Twelve stepping a problem is just as it sounds: Applying the 12 steps to solve an obstacle. It’s the application of a single step or multiple steps to a problem.
Of course, this implies you’ve worked the steps or are in touch with someone who’s worked the steps. It also means that the steps aren’t a “one and done” process, and they are designed to work throughout a lifetime.
For instance, if you’re struggling with a coworker relationship, you can see what steps may benefit that situation. A fourth step inventory may be in order, along with steps 6-7. If we’ve caused any harm to the other person, we may also need to work on making amends with the 8th and 9th steps.
The possibilities are endless. As the Big Book suggests, the steps are for solving all of life’s problems, not just our problem with drinking. So it’s crucial to align our lives with the steps and not believe we’re done with them or that we can go back to living our lives as we did before.
Below are more examples for situations that call for twelve stepping a problem.
When finances are a problem, there is a myriad of ways we can apply the steps. One often overlooked one in this situation is step 12. The program suggests we provide service to others rather than focus on our own needs to overcome a problem.
Finances feel like an all-encompassing issue that demands all of our attention to overcome. However, a shift in thinking is in order. We can gain value by providing value to others. Whether that’s volunteering, offering to assist others at our jobs, or looking for opportunities to be helpful, the goal is not to become so self-absorbed that money becomes our sole objective.
The money comes when we’re giving ourselves to others and providing value.
Romantic relationships are perhaps the most challenging place to work the program. They bring with them intense emotions and dredge up issues we never dealt with from our childhood.
Relationships often call for all the steps in a long enough timeframe. It’s important to remember we’re powerless over other people, as in step 1. We must also frequently give up relationship issues to our higher power to handle, as in step 3. We also often need to examine our behaviors and motives with self-inventory.
Someone who has built and maintained healthy romantic relationships is invaluable. Relationship advice comes frequently and quickly from people who don’t have any experience, and they probably engage in unhealthy partnerships that don’t last long or end in tears.
Advice from someone with experience is rare, and you should seek it out more than advice from someone who doesn’t.
The workplace often brings about situations we feel completely powerless over.

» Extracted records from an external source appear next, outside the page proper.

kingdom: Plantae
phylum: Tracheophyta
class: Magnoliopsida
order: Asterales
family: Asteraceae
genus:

In a hierarchy of people running a business, tempers flare, managers have opposing goals, and office politics leaves us with sore feelings.
Working the steps at our job can relieve us of feeling we have to run the show ourselves. It provides space for our higher power to manage things and get out of concerns we have no control over, such as pleasing a client, keeping an unrealistic project management timeline, or pleasing our boss all the time.
The steps can teach us where our power extends and where it ends, which helps ease anxiety and fear in the workplace.
Depression or emotional upheavaLs
Alcoholics and addicts aren’t well known for their stoicism and grace under fire. We often fall prey to our emotions and have a unique sensitivity to them. A large part of getting sober is learning to deal with emotions without acting out or seeking relief via destructive outlets.
We gain emotional sobriety gradually day by day as we resolve novel problems over and over. However, the steps can act as a cornerstone for tackling each daily problem.
For instance, if we are diligent about our 10th step nightly inventory, we are much less likely to carry fears and anxieties with us into the next day. We solve problems as they arise, such as making amends quickly when we’ve harmed another person. As a result, we are more balanced during the day and less likely to “blow up” over minor issues.
In other words, the steps provide emotional resilience. Before we came into the program, we probably didn’t know how to resolve relationship issues or maintain an even keel in our daily affairs. This unmanageability led to constant feelings of pressure, where we had to lie or cheat to feel good about ourselves.
Now, with a recovery framework, we have guidelines to live by, and we no longer have to live with several monkeys on our backs that require constant attention. That attention can be better spent in the present moment of our lives.
Even when it comes to making a common decision we’re unsure about, such as planning a purchase or pursuing more continuing education, the steps also come in handy.
Steps 10 and 11 come to mind here, which ask us to slow down, take stock, and pray for the right decision. The steps remind us that we no longer need to live by self-propulsion, rushing from one decision to another without care. They remind us to pause frequently and reflect on what’s in front of us so that our complete intuition can come to bear on the situation. When our entire intuition is free to spark our minds, the best decision usually becomes apparent. The ideal choice becomes more evident than if we only applied logical thinking.
Twelve stepping a problem can take many forms. But the idea is simple: we use what we learned from doing the steps to solve a problem in our lives. We can use our intuition to accomplish this or involve a trusted mentor who understands the program and uses it in their own lives.
A lot of people complete the steps and go about their lives. However, going through the entire process should have been a once-in-a-lifetime learning experience. What we learned the first go-around can be applied during the rest of our lives, and we shouldn’t let that fall by the wayside.
So keeping the steps in mind throughout the day, solving problems as soon as they arise, and using the steps to keep us on an even keel protects us from becoming emotionally worn out, leading back to a drink.